### REQUIRED WORK
1 > In the passage on the Kecksburg fireball trajectory, at what angle to the horizontal does the JRASC article have the smoke trail diving toward the ground?
2 > List every value given in degrees in the passage on the Kecksburg fireball trajectory, with a few words saying what each one refers to.

### SELECTED TEXT

● ● ●

The photo was taken near Pontiac, Michigan, about 20 miles north of downtown Detroit, and shows the smoke trail after the fireball disappeared following an explosion.  Point B at the end of the trail was thought to be the puff of smoke created by the final explosion. Supposedly this photo was taken within about a minute of the end of the event.  Point A is a kink in the trail also visible in another photo taken about 8 miles southwest in Orchard Lake, Michigan.  These two points were what was used for triangulating a trajectory.


This is a working diagram of the triangulation that I lifted directly off the above graphic.  

This fireball was also associated with something that came down a few minutes later in Kecksburg, Pennsylvania, about 240 miles distant.  Note that the straight-line direction to Kecksburg (see map below) is nearly at right angles to what the JRASC article claimed was the true fireball direction.  If that was the case, then obviously the fireball couldn't have anything to do with Kecksburg.  It would be just an amazing coincidence.

But just how reliable and accurate was the triangulated trajectory in the JRASC article?
An Analysis of the "Kecksburg UFO" Fireball Trajectory and Possible Error

Skeptics of the 1965 Kecksburg crash love to cite a 1967 astronomical journal article as "proof" that there was no Kecksburg object, but analysis shows numerous faults in in the paper, including an impossible result of zero error in determining trajectory
Because of the small triangulation base, the range of possible trajectories increases very rapidly even for very small errors in determining directions of less than ± 0.5°.  As seen from the graph, a straight-line trajectory to Kecksburg is still possible with an error of about ± 0.6°.

There are other possibilities as well if one assumes the fireball could have been a controlled spacecraft of some kind and could change trajectories, just as the space shuttle does to some extent during re-entry.  E.g., if the Detroit-Windsor trajectory was directly West to East, or azimuth 90°, this could be accommodated with only ± 0.25° error.  Perhaps later a turn was made towards Kecksburg (pure speculation).

Descent Angle

This also has important implications for the steepness of the trajectory.  The JRASC article has the smoke trail diving toward the ground at a 52° angle relative to the horizontal.  The altitude at point A is 20 miles and about 4.5 miles away at B it is about 14 miles.
 If the JRASC trajectory were correct, one would expect the smoke trail to be of about even thickness between points A and B, since the fireball would be moving sideways to the camera and maintaining about an equal distance at all times. Instead, the trail near A is noticeably thicker than most of the trail approaching B (except in the "puff" at B where the trail ends).  A simple explanation of this would be that the trail near A is much closer to the camera than the trail at B.  In other words, the trail would again be steeply slanted away from the camera (the fireball was moving off into the distance) instead of being at nearly right angles, as the JRASC article has it.

● ● ●

### SUPPLIED DATA
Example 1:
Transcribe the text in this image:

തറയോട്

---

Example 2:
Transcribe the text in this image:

● ● ●

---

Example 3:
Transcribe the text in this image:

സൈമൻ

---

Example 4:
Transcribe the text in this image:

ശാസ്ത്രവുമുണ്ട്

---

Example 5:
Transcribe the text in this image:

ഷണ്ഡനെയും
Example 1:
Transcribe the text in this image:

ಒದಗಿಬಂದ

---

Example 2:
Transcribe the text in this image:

● ● ●

### SOLUTIONS TO THE PROBLEMS
1 > 52°

2 >
- ± 0.5°: the very small errors in determining directions, below which the range of possible trajectories already grows very rapidly
- ± 0.6°: the error at which a straight-line trajectory to Kecksburg is still possible
- 90°: the azimuth of a directly West-to-East Detroit-Windsor trajectory
- ± 0.25°: the error that would accommodate that West-to-East trajectory
- 52°: the angle to the horizontal at which the JRASC article has the smoke trail diving toward the ground